Switch "Description" to "Details" wherever it occurs in the source text of each item, and give the lines again with nothing else altered.

(Dataset entries)
━━━━━━━━━━━━━━━━━━━━

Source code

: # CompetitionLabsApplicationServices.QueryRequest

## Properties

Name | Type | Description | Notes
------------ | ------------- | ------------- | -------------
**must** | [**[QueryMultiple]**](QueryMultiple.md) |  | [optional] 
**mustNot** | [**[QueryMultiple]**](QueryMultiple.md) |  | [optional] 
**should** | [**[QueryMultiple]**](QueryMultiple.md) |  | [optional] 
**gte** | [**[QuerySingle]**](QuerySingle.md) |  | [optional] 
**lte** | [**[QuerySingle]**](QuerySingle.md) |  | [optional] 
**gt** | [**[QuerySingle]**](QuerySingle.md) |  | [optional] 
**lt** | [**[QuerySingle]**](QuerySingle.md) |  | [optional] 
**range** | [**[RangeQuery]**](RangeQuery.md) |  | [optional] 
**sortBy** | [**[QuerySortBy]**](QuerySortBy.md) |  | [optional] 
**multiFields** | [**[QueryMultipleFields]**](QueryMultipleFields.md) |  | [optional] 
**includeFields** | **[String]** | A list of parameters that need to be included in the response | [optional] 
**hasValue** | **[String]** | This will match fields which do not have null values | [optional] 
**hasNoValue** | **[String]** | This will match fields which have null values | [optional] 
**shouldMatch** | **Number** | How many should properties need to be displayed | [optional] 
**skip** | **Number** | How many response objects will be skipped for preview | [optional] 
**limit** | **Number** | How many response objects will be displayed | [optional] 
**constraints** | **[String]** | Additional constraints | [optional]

━━━━━━━━━━━━━━━━━━━━

◆ EXERCISE RESPONSE ◆
Source code

: # CompetitionLabsApplicationServices.QueryRequest

## Properties

Name | Type | Details | Notes
------------ | ------------- | ------------- | -------------
**must** | [**[QueryMultiple]**](QueryMultiple.md) |  | [optional] 
**mustNot** | [**[QueryMultiple]**](QueryMultiple.md) |  | [optional] 
**should** | [**[QueryMultiple]**](QueryMultiple.md) |  | [optional] 
**gte** | [**[QuerySingle]**](QuerySingle.md) |  | [optional] 
**lte** | [**[QuerySingle]**](QuerySingle.md) |  | [optional] 
**gt** | [**[QuerySingle]**](QuerySingle.md) |  | [optional] 
**lt** | [**[QuerySingle]**](QuerySingle.md) |  | [optional] 
**range** | [**[RangeQuery]**](RangeQuery.md) |  | [optional] 
**sortBy** | [**[QuerySortBy]**](QuerySortBy.md) |  | [optional] 
**multiFields** | [**[QueryMultipleFields]**](QueryMultipleFields.md) |  | [optional] 
**includeFields** | **[String]** | A list of parameters that need to be included in the response | [optional] 
**hasValue** | **[String]** | This will match fields which do not have null values | [optional] 
**hasNoValue** | **[String]** | This will match fields which have null values | [optional] 
**shouldMatch** | **Number** | How many should properties need to be displayed | [optional] 
**skip** | **Number** | How many response objects will be skipped for preview | [optional] 
**limit** | **Number** | How many response objects will be displayed | [optional] 
**constraints** | **[String]** | Additional constraints | [optional]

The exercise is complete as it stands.